**Source text:**
----

Now that conditions are tightening and interest rates are rising, acquirers are being more selective, according to Holland. They’re searching for particular types of IT services companies that they think are more attractive by offering more growth potential.

“Managed service providers have recurring revenues, they’re considered safe even in a recession because the MSPs really wrap their arms around their clients,” he said. “It’s very hard for a client to divorce itself from a MSP.”

It’s similar at telecom companies, as they offer recurring revenue, and cybersecurity companies, as they offer “really great” growth potential in a recession.

Businesses that are riskier in this economic climate are VARs as they work on a project-by-project basis and typically have lower margins, he said. However, a “very safe” category is resellers that sell to the government because the government continues to buy, whether there is a recession or not.

One such company is Cary, N.C.-based BlueAlly Technology Solutions, which acquired Greenbelt, Md.-based n2grate Government Technology Solutions in February.

In March, Tulsa, Okla.-based VAR Cherokee Federal acquiredCriterion Systems, a Vienna, Va.-based cybersecurity solution provider that also services the U.S. government.

“You will see more of that activity, I think, if the economy slows down,” Holland said.

M&A deal sizes also declined in the first quarter due to the absence of “mega deals.”

“Banks are just more conservative lenders,” he said. “So non-bank lenders are very conservative now too. They’re only going to provide a loan for an acquisition if it’s a quality company that’s being acquired. That just has the effect of eliminating M&A transactions of businesses that are not rock-solid. I think that we’re going to see this state of M&A for a little while. It could be another quarter, it could be the rest of the year. That’s hard to say.”

----

**Work order:**
Answer these questions using the article on IT services acquisitions:
1. Which company acquired n2grate Government Technology Solutions, and in which month?
2. What two reasons are given for VARs being riskier in this economic climate?
3. What caused M&A deal sizes to decline in the first quarter?
Nothing in the listing is needed.

----

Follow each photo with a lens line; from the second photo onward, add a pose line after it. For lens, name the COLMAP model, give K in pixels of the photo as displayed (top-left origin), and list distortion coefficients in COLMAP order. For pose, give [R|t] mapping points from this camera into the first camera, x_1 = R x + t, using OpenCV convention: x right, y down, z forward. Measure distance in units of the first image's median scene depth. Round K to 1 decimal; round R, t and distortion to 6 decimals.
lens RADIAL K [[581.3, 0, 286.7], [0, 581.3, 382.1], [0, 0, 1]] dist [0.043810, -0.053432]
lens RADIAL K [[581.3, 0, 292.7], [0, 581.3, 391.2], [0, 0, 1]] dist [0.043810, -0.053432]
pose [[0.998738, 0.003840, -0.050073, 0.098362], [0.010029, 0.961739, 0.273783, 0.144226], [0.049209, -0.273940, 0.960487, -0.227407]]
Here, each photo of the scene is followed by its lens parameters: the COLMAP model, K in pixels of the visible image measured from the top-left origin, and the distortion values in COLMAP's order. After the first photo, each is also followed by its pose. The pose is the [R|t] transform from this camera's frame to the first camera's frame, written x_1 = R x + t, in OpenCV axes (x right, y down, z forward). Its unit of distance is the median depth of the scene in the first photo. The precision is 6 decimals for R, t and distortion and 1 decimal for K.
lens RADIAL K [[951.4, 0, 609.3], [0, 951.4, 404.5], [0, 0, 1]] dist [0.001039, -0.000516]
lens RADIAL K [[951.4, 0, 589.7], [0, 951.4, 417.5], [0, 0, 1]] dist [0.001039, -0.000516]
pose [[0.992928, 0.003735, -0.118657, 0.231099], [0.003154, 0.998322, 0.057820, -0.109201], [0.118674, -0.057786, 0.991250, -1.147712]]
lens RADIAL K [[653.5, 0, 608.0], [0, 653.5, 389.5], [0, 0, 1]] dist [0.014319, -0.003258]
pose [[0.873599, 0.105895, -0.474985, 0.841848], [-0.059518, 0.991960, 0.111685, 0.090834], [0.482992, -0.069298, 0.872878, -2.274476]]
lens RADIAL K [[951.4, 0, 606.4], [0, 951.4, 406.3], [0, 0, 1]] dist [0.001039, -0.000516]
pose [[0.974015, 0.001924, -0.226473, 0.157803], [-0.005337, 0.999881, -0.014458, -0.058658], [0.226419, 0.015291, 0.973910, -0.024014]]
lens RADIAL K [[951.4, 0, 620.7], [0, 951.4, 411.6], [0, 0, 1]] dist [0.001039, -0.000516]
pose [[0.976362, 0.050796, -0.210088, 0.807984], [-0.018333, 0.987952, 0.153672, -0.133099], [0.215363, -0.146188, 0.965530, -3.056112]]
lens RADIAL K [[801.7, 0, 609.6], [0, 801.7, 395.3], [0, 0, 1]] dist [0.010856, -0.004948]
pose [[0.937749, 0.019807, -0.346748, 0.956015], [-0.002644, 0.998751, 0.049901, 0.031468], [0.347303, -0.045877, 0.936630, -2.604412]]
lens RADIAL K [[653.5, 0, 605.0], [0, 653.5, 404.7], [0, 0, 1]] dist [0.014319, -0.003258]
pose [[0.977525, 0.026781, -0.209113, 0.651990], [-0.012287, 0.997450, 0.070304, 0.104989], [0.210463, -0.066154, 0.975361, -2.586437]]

----

**Solution below:**
1. BlueAlly Technology Solutions, in February.
2. They work on a project-by-project basis and typically have lower margins.
3. The absence of "mega deals."